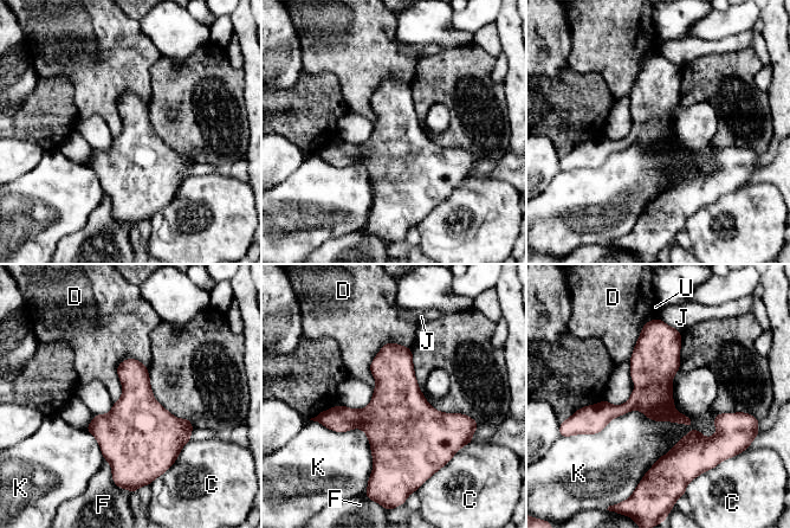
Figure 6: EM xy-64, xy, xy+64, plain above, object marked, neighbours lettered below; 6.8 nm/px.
act=skip width_nm=280 each=C:other,D:other,F:other,J:other,K:other,U:other runs_along=6:(648, 327), (654, 396), (693, 429), (669, 467) found='one cell here'

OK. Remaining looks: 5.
act=show view=em slice=yz step=8 show=letters at=(2.10, 5.50, 8.00) why='closes a loop'

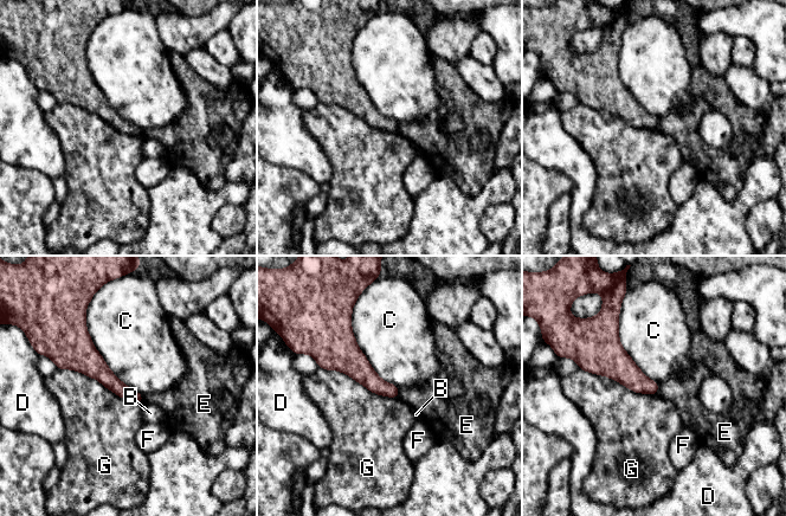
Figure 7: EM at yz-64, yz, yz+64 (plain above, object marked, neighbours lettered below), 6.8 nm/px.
act=skip each=B:other,C:other,D:other,E:other,F:other,G:other runs_along=7:(59, 362), (90, 362), (140, 399) found='continuous, no second cell'

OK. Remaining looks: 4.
act=show view=em slice=planes show=letters at=(5.20, 7.90, 6.75) why='branch stops here'

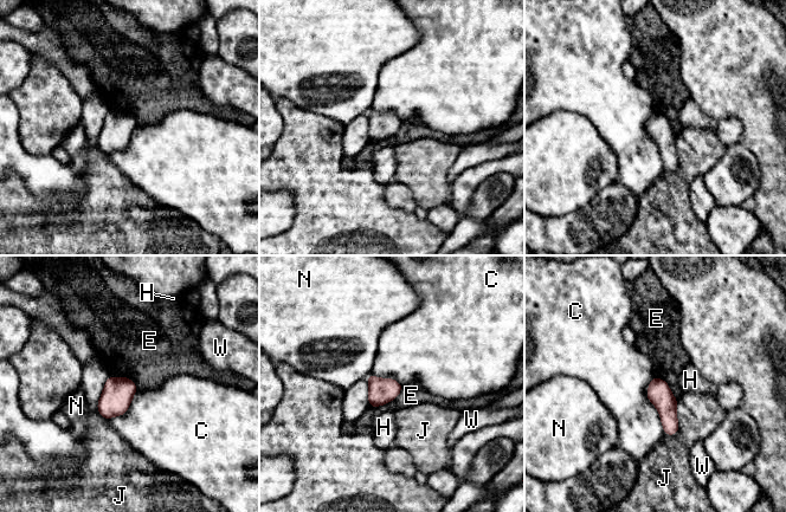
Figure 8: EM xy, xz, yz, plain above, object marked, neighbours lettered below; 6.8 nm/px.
act=skip width_nm=160 each=C:other,E:other,H:other,J:other,N:other,W:other border=8:(651, 377), (648, 400), (664, 433) found='no lettered fragment goes on from it'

__Exercise__
Write down only the closing run of lines: the one containing "Figure 8: EM" and every line after it to the end of the entries, exactly.

__Task answer__
Figure 8: EM xy, xz, yz, plain above, object marked, neighbours lettered below; 6.8 nm/px.
act=skip width_nm=160 each=C:other,E:other,H:other,J:other,N:other,W:other border=8:(651, 377), (648, 400), (664, 433) found='no lettered fragment goes on from it'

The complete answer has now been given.